Last month’s announcement that property in Shillong that had once belonged to the erstwhile royal family of Manipur was being returned to that state’s government has raised eyebrows, not for any averseness in handing it back per se but for the cost to the Meghalaya exchequer.
The ‘Manipur Rajbari’, known as Redlands, is located in the Laitumkhrah area of the state capital, a place known for eyewatering property prices. To get back this 1.93 acre site, the government of Manipur has agreed to pay just over Rs 91 lakh to its Meghalaya counterpart in the form of ‘premium and land revenue’.
The property has been mired in legal battles for decades prior.
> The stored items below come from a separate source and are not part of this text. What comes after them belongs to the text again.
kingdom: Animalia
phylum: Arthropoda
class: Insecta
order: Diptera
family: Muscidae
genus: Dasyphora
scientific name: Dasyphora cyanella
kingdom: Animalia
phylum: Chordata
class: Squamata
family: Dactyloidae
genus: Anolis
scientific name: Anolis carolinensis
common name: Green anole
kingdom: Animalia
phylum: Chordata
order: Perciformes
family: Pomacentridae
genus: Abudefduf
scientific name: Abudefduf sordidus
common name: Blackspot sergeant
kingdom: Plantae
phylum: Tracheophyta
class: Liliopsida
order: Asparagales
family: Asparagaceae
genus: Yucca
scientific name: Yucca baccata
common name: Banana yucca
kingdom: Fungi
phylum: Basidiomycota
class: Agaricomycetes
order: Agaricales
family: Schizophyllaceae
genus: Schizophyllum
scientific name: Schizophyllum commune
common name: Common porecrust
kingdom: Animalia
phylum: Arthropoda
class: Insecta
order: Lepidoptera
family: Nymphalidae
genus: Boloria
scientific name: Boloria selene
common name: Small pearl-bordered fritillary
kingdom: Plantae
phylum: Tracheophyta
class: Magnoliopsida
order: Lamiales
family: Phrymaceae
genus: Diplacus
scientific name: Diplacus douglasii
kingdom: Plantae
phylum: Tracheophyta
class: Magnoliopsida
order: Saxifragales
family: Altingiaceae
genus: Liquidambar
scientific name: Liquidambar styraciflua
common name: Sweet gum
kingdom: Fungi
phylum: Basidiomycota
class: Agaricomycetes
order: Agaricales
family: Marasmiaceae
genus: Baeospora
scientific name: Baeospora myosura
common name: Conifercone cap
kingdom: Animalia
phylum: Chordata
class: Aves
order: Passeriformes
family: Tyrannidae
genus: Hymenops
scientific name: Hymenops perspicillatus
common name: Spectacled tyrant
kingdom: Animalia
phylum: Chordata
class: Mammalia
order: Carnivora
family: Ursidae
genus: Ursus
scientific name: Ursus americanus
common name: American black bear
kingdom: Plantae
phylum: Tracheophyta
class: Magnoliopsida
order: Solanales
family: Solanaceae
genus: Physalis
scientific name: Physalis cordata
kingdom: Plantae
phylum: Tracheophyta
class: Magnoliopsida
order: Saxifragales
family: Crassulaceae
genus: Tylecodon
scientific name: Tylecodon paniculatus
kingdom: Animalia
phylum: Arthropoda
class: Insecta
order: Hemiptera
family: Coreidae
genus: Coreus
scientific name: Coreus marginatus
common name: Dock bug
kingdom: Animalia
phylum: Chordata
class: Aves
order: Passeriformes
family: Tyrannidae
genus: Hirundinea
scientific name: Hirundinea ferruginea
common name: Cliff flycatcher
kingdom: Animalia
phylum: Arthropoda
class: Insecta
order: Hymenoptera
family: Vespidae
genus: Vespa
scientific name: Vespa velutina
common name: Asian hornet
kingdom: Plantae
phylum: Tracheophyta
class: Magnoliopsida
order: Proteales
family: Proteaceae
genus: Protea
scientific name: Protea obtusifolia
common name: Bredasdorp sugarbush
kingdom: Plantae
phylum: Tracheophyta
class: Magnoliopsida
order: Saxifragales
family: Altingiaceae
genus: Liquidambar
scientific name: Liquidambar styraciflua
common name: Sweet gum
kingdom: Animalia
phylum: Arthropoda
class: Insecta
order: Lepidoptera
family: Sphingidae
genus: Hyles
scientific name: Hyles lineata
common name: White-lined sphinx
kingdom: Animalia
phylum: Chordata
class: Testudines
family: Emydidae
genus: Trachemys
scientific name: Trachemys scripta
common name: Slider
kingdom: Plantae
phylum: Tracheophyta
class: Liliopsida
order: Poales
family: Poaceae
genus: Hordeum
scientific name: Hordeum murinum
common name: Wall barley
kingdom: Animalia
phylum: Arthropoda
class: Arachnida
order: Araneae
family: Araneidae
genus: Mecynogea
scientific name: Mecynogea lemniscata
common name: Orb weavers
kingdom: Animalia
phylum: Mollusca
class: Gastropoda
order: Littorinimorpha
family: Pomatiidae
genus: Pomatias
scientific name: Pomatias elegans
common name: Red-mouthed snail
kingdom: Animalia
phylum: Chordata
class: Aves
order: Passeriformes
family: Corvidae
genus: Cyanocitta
A son of the former Maharaja of Manipur had connived to sell off the property from under the residents’ feet in 1980. Those living there, also Manipur royal family members, fought against the sale but, somewhere along the line, the Meghalaya government came into (contested) possession of the land, with its sprawling, if now rundown, heritage structures.
No one from the Meghalaya government has been willing to comment on the measly amount charged to Manipur and why such an act of generosity should be extended to the neighbouring state for a property worth at least, under the present economic circumstances, 17 to 18 times more than Rs 91 lakh.
Another interesting point to note is the difference in the size of the land, which seems to have expanded in course of time. While the area is mentioned as 1.93 acres in the formal handover, old records of the estate state its size at 1.88 acres; a mysterious increase of 2,182.8 square feet.
A property of this value, grandeur, locale, and expanse in the heart of Colonial Shillong remains the envy of all, and such a magnanimous act of the Meghalaya Democratic Alliance government deserves note.